Aaw how sweet they look  Santas little helpers


----------



## jae12 (Nov 5, 2010)

WOW they are so cute, perfect forChristmas cards


----------



## MissyMV6 (Aug 5, 2010)

Fantastic pics I love the second one its my favourite How did you get them to stay so still?

Angie x


----------



## Izzie999 (Nov 27, 2008)

Hi,

Thanks for all your kind comments, it is not easy to keep them still Angie. We have been trying to get a pic of all four of them together as they go their separate ways soon,can't believe its gone so quickly

Izzie


----------



## Colette (Jan 2, 2010)

Aw, all so beautifu.
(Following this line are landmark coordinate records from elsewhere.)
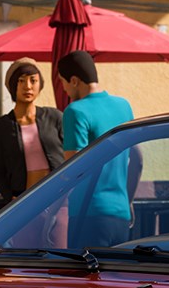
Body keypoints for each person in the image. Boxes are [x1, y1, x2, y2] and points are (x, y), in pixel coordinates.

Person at [58, 51, 140, 248]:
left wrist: (51, 211)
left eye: (63, 82)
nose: (64, 89)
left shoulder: (75, 111)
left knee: (83, 269)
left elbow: (73, 169)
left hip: (87, 214)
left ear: (74, 81)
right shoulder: (123, 106)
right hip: (120, 215)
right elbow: (138, 159)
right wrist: (127, 201)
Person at [0, 58, 64, 203]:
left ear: (40, 84)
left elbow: (71, 155)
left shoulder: (55, 117)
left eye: (33, 80)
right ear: (12, 85)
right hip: (23, 201)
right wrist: (10, 197)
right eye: (21, 81)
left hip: (59, 198)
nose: (28, 86)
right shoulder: (1, 127)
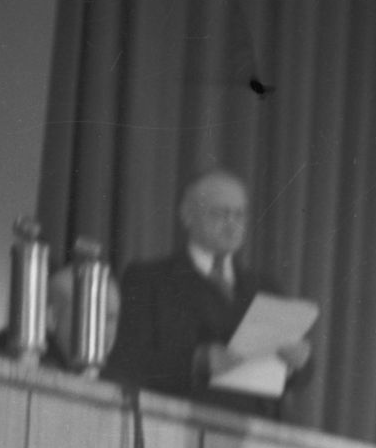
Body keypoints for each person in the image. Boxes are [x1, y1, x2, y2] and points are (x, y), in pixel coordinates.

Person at [103, 169, 311, 417]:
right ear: (187, 215)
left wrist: (300, 362)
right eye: (220, 213)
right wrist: (198, 361)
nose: (232, 223)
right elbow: (127, 362)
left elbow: (294, 378)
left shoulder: (266, 288)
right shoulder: (149, 279)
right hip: (178, 422)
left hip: (255, 431)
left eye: (239, 215)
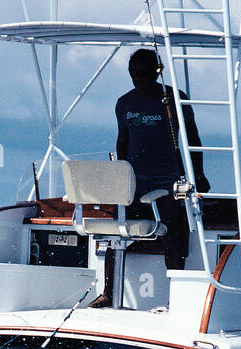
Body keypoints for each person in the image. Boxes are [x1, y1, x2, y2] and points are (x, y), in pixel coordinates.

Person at [91, 48, 210, 307]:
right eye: (134, 75)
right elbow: (122, 141)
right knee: (116, 228)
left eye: (144, 74)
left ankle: (176, 295)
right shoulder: (124, 103)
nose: (139, 80)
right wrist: (120, 177)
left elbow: (193, 139)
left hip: (167, 179)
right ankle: (109, 291)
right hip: (135, 180)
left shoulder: (174, 98)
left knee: (172, 230)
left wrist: (198, 174)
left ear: (157, 72)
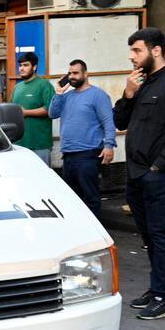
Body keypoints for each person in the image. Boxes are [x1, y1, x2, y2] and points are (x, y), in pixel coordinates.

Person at [113, 27, 165, 321]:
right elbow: (119, 120)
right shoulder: (142, 84)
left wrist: (157, 167)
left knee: (162, 235)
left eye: (137, 50)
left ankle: (164, 296)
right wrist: (128, 93)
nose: (132, 57)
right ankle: (156, 287)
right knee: (149, 234)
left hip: (163, 175)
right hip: (137, 174)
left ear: (156, 50)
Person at [47, 59, 115, 217]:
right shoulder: (67, 96)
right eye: (69, 73)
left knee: (90, 197)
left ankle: (96, 236)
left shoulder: (98, 95)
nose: (72, 76)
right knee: (73, 199)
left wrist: (109, 145)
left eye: (76, 73)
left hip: (88, 155)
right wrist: (58, 93)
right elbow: (52, 113)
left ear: (86, 74)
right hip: (68, 155)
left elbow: (108, 122)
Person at [10, 52, 54, 165]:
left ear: (34, 67)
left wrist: (26, 112)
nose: (21, 68)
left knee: (42, 180)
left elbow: (50, 110)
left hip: (40, 144)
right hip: (19, 145)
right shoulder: (17, 88)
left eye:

I love the solvery one!


----------



## suzy93074 (Sep 3, 2008)

Awww they are so cute lovely pics


----------



## raggs (Aug 3, 2008)

Absolutely gorgeous,..Strong, clean healthy kittens, a credit to you, well done............CHRIS.


----------



## Taylorbaby (Jan 10, 2009)

absolutly stunning! I want one!   gorge piccis!


----------



## messyhearts (Feb 6, 2009)

Think I have decided that Bastian is my fave.


----------



## buffie (May 31, 2010)

Fantastic photo's .Gorgeous kittens:001_wub:


----------



## Izzie999 (Nov 27, 2008)

Colette said:


> Aw, all so beautifu. I love the solvery one!


Thank you! he is the biggest in the litter, fast catching up on his Mum


suzy93074 said:


> Awww they are so cute lovely pics


Thank you!


raggs said:


> Absolutely gorgeous,..Strong, clean healthy kittens, a credit to you, well done............CHRIS.
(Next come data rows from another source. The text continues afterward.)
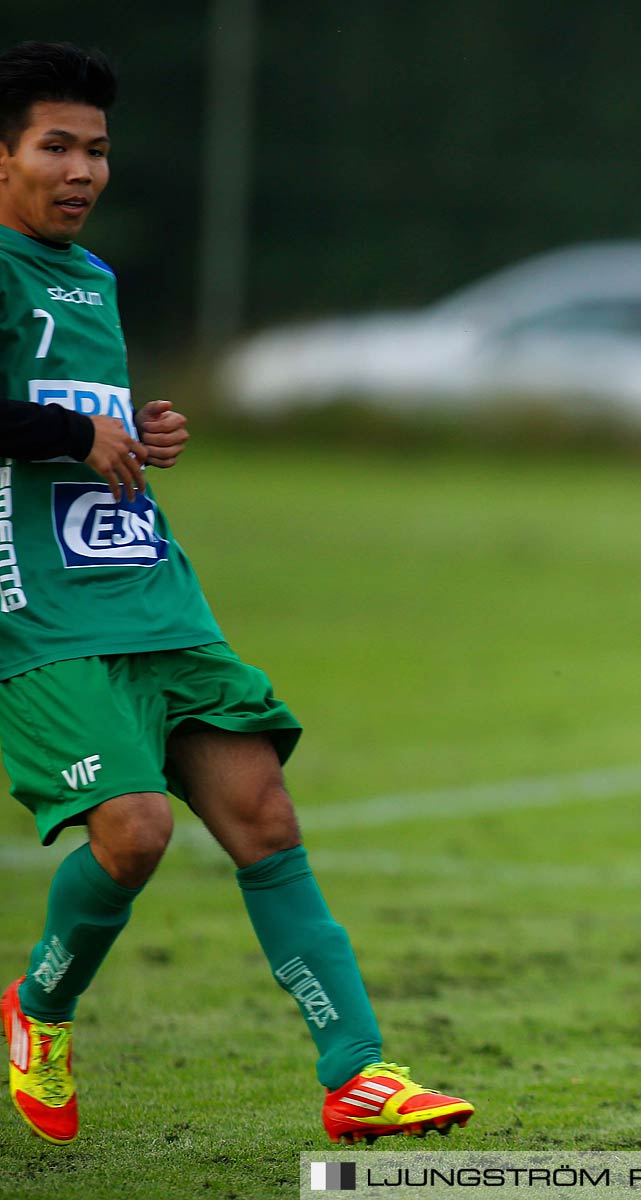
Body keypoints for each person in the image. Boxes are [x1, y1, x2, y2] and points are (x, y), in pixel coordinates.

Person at [0, 41, 473, 1147]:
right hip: (41, 616)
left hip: (148, 590)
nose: (83, 171)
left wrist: (135, 435)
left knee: (262, 814)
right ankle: (39, 1010)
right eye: (57, 147)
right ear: (4, 155)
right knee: (134, 831)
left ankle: (357, 1072)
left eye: (99, 150)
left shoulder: (94, 278)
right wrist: (79, 431)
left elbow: (75, 425)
Thanks so much Chris,really appreciate those comments!


Taylorbaby said:


> absolutly stunning! I want one!   gorge piccis!
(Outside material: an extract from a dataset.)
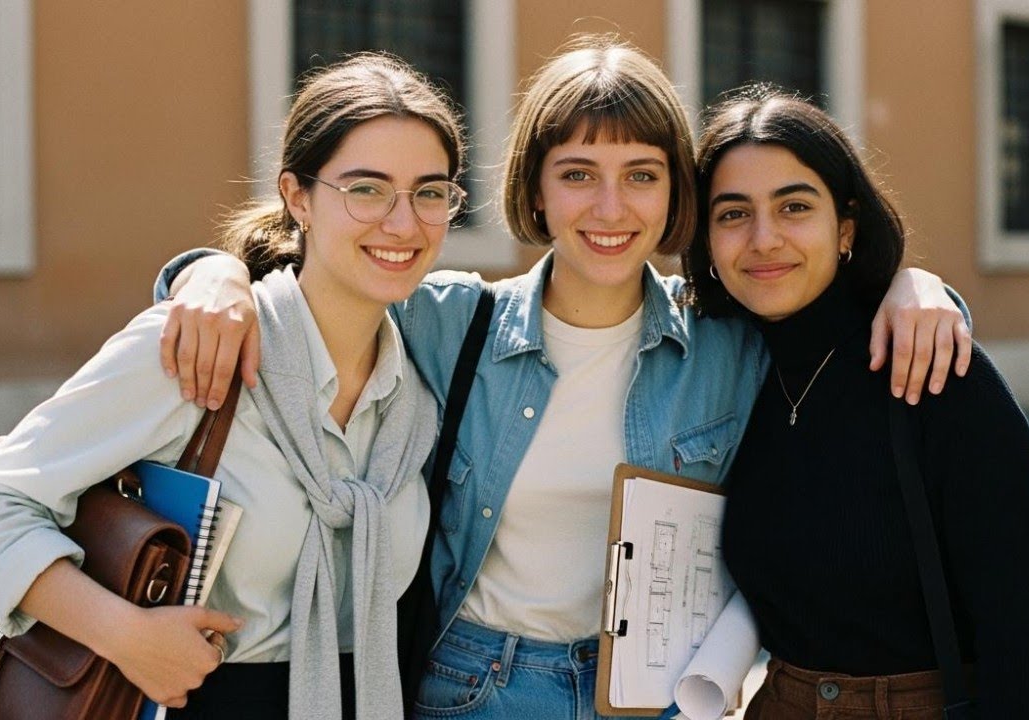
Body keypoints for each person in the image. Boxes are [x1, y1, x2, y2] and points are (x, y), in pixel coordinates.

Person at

lol my friend Jenni took the pics!


messyhearts said:


> Think I have decided that Bastian is my fave.


Bastian is my fave baby! he climbs all over you and purrs so loud



buffie said:


> Fantastic photo's .Gorgeous kittens:001_wub:


Thank you!

Izzie


----------



## lrb (Nov 6, 2010)

Aww izzie your kittens are gorgeous! Thats just the kitten i want  
Really good photos tho


----------



## ChinaBlue (Feb 3, 2008)

Just adorable!


----------



## Izzie999 (Nov 27, 2008)

lrb said:


> Aww izzie your kittens are gorgeous! Thats just the kitten i want
> Really good photos tho


Ahh thank you!


ChinaBlue said:


> Just adorable!


Thanks,hope all is good with you Chinablue!

Izzie


----------



## Guest (Nov 8, 2010)

Wow, what beautiful pictures!
Such gorgeous kittens, too x3


----------



## DKDREAM (Sep 15, 2008)

what scrummy kittens, some of the best NFC's I have ever seen ... infact they are the best


----------



## MissBethM (Aug 25, 2010)

Fantastic pics, I'd happily send an Xmas card with those on 
Stunning.


----------



## Dally Banjo (Oct 22, 2009)

Awwwwwwwwwwwwwwwwwwwwwwwwwwwwwwwwwwwwwwwwwwwww :001_wub::001_wub::001_wub::001_wub: you lucky lucky peeps you


----------



## lymorelynn (Oct 4, 2008)

Did I miss these the other day - how did that happen  They look gorgeous :thumbup: I love the look on little Bree's face 'what am I doing here mum' 
Having some 'proper' pictures taken of my lot in January by a friend who has her own studio :thumbup:


----------



## Izzie999 (Nov 27, 2008)

lymorelynn said:


> Did I miss these the other day - how did that happen  They look gorgeous :thumbup: I love the look on little Bree's face 'what am I doing here mum'
> Having some 'proper' pictures taken of my lot in January by a friend who has her own studio :thumbup:


Thank you for the lovely comments on my babies,it is much appreciated!

Can't wait to see your studio pics! its alot of fun but I bet you find they all zonk out for hours afterwards.These lot are out of for the count for the whole afternoon when Jenni has been!

Izzie


----------